[Point correspondence tracking data]:
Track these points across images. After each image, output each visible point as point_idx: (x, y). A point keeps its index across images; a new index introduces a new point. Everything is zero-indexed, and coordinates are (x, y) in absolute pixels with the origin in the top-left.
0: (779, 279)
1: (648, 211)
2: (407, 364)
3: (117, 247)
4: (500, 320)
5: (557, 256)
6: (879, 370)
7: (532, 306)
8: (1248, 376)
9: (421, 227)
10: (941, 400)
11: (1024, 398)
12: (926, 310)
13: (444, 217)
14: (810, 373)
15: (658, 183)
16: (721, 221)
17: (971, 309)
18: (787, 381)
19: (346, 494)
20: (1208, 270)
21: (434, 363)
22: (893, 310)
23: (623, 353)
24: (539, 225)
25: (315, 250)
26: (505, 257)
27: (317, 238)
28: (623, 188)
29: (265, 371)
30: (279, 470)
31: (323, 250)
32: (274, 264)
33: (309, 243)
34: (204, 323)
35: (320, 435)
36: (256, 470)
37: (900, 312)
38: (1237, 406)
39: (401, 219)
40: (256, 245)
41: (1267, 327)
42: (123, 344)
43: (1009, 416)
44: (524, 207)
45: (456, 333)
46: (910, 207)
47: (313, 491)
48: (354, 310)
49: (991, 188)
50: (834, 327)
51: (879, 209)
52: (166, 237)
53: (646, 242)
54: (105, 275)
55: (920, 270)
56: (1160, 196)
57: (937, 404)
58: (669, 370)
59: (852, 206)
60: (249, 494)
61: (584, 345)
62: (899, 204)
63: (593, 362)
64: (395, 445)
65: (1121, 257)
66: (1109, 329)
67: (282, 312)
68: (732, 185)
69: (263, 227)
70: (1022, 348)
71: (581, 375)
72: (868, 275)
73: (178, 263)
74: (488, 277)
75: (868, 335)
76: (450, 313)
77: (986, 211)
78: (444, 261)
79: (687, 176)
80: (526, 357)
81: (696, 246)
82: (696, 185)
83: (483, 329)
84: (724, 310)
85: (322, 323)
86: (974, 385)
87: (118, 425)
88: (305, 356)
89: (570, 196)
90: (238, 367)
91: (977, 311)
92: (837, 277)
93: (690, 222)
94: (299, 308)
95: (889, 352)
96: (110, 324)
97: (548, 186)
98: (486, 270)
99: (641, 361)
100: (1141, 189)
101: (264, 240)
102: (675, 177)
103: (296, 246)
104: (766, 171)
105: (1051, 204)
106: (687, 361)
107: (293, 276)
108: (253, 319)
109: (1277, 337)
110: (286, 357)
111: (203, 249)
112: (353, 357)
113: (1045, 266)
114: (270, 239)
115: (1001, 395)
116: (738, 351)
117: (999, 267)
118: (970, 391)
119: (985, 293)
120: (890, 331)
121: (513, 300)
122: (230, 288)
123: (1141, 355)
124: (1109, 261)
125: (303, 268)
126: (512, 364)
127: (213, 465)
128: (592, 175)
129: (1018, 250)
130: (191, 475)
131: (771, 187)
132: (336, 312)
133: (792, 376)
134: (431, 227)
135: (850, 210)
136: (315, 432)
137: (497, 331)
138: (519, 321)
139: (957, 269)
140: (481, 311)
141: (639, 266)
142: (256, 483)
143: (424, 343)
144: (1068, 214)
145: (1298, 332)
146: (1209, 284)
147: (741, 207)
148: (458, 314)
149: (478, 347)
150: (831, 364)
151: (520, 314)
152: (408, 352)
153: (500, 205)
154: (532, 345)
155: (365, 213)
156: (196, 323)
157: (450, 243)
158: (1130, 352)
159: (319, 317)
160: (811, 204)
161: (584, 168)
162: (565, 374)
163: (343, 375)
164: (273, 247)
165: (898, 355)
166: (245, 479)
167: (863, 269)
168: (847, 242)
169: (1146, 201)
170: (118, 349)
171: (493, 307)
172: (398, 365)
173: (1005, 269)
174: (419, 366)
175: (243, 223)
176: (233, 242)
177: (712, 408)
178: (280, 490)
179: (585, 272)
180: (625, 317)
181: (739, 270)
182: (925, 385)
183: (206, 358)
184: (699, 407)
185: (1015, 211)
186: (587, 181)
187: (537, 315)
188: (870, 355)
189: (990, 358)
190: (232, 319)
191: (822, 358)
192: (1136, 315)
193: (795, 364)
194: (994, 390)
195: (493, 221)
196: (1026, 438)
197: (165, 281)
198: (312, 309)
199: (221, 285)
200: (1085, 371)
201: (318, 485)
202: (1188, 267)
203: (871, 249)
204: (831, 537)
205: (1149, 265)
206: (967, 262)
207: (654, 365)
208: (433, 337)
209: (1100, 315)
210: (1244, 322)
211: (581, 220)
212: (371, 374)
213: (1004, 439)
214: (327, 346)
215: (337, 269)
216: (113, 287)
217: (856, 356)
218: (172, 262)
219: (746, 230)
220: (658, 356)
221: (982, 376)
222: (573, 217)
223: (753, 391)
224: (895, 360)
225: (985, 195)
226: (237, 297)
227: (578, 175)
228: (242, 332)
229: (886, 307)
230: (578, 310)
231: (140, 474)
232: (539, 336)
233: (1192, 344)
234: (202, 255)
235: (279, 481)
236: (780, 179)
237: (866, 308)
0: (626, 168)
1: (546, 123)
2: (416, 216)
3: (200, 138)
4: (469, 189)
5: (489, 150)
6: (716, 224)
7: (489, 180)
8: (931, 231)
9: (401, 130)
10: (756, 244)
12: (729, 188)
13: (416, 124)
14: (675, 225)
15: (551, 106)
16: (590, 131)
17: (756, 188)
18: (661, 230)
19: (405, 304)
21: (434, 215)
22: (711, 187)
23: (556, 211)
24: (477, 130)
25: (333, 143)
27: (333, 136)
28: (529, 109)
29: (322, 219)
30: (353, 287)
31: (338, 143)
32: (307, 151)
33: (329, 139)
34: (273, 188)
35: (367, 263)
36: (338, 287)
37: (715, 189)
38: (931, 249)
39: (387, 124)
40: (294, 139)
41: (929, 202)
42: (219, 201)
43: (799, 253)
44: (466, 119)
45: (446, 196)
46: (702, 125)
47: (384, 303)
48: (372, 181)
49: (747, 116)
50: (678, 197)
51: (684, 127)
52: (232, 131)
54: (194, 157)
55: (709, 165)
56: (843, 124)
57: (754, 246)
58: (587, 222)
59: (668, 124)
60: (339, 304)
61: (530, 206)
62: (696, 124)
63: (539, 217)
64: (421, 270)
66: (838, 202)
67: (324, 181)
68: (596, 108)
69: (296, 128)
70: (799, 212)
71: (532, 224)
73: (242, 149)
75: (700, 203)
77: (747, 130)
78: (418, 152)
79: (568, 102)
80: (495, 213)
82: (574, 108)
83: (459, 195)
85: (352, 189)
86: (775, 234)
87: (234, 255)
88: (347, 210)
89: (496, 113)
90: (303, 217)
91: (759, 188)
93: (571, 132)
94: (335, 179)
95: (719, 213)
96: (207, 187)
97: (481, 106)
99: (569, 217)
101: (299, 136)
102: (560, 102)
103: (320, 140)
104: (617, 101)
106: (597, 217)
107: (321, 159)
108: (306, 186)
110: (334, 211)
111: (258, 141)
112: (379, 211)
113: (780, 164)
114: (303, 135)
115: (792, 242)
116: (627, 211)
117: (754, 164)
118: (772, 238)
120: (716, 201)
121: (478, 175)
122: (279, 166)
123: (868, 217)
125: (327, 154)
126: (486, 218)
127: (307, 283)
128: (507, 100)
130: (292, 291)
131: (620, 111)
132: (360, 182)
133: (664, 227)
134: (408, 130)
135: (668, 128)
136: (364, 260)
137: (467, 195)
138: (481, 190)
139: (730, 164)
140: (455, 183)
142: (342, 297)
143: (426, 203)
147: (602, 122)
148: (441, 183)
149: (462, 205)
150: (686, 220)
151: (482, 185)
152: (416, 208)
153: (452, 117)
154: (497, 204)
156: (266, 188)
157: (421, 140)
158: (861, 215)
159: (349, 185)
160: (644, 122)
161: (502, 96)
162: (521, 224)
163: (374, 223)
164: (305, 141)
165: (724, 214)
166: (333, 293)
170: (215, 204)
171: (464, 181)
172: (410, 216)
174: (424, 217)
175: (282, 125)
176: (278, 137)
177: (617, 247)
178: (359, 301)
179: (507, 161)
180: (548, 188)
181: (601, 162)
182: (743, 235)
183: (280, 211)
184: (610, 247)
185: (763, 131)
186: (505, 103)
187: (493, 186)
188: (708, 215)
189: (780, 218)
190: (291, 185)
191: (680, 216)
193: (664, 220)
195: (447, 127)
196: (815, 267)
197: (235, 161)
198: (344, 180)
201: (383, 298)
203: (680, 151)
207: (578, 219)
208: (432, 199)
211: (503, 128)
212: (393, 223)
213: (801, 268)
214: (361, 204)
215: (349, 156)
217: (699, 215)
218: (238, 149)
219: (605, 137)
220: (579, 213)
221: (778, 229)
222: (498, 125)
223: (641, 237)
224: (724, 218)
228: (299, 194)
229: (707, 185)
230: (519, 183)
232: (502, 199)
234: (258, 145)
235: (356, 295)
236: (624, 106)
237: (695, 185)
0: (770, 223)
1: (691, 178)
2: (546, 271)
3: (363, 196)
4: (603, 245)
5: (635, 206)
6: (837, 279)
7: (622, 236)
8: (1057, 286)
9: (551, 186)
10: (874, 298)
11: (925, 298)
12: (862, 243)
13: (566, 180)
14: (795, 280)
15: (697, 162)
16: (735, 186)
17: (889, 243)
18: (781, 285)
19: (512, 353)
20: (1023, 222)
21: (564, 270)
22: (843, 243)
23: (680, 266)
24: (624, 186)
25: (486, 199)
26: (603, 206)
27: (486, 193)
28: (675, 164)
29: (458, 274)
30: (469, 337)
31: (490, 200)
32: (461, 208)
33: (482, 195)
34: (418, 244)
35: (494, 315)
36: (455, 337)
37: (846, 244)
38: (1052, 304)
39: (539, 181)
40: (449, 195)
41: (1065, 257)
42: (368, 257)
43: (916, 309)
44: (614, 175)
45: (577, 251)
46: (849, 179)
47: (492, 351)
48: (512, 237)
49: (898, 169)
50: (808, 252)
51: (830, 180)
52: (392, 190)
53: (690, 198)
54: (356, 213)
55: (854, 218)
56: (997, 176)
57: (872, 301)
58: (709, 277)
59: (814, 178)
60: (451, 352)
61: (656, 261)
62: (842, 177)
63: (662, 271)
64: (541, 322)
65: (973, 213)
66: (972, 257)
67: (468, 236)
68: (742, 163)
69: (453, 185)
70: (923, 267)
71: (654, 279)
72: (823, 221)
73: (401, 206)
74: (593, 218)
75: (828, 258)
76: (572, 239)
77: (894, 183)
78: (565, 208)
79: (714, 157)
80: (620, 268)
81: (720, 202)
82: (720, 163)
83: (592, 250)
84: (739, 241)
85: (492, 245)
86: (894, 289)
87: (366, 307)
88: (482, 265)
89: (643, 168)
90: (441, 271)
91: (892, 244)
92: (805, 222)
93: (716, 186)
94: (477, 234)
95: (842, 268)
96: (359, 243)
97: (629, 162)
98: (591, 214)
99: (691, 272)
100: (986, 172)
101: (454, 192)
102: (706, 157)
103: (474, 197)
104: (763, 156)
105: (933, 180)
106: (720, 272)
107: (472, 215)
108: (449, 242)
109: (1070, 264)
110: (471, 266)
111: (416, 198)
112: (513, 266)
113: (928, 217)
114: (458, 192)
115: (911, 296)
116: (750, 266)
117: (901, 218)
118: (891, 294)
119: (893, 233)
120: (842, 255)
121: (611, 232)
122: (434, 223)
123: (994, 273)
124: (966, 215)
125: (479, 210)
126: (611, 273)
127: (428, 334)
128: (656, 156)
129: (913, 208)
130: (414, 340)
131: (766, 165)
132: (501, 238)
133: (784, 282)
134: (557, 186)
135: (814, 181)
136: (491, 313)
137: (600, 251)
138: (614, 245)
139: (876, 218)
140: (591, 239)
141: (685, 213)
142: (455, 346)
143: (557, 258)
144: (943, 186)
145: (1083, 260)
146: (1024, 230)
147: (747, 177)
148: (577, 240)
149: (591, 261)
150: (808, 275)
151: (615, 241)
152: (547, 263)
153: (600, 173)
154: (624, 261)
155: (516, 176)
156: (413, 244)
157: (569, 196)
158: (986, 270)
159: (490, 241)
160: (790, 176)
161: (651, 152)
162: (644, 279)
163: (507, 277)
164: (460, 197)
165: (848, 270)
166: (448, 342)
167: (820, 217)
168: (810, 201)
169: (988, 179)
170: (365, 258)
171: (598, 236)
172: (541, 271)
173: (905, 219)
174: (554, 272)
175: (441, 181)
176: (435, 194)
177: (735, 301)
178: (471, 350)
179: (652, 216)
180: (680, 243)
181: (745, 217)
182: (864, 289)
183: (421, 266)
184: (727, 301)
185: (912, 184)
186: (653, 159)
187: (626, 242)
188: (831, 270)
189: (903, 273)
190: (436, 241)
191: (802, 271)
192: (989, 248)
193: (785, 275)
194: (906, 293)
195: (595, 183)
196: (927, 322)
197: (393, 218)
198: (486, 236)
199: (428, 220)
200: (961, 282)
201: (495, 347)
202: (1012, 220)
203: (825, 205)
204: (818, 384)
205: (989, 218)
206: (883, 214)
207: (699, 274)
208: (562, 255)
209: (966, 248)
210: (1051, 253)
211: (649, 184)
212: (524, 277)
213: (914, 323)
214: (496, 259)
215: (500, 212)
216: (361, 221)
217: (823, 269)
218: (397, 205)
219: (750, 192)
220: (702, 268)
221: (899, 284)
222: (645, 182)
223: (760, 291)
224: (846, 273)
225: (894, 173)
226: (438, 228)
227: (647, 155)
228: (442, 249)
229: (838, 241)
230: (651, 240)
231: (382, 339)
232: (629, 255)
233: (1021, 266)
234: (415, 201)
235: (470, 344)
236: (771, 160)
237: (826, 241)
==
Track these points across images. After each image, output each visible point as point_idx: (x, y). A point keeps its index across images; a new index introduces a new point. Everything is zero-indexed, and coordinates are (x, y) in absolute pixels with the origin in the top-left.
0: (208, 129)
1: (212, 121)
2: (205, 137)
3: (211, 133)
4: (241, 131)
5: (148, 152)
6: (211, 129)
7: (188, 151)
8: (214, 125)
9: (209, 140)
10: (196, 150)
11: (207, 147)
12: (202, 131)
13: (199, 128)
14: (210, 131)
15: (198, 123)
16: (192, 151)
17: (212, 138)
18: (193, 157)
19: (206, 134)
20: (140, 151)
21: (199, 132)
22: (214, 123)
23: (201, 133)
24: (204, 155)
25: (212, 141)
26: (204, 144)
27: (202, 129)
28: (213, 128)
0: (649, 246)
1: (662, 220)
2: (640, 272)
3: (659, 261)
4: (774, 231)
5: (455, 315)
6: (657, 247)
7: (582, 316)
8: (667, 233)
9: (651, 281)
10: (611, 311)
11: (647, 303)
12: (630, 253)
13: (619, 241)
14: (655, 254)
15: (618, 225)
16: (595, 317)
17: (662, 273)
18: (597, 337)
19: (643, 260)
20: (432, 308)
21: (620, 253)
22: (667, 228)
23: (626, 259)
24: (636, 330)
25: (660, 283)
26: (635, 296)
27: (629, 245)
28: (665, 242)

[TASK ITEM]:
Produce only the lines from the line containing "201: (318, 485)" through the line containing "217: (856, 356)", inclusive of both, exactly as they stand in the entries above.

[YOUR SOLUTION]:
201: (318, 485)
202: (1188, 267)
203: (871, 249)
204: (831, 537)
205: (1149, 265)
206: (967, 262)
207: (654, 365)
208: (433, 337)
209: (1100, 315)
210: (1244, 322)
211: (581, 220)
212: (371, 374)
213: (1004, 439)
214: (327, 346)
215: (337, 269)
216: (113, 287)
217: (856, 356)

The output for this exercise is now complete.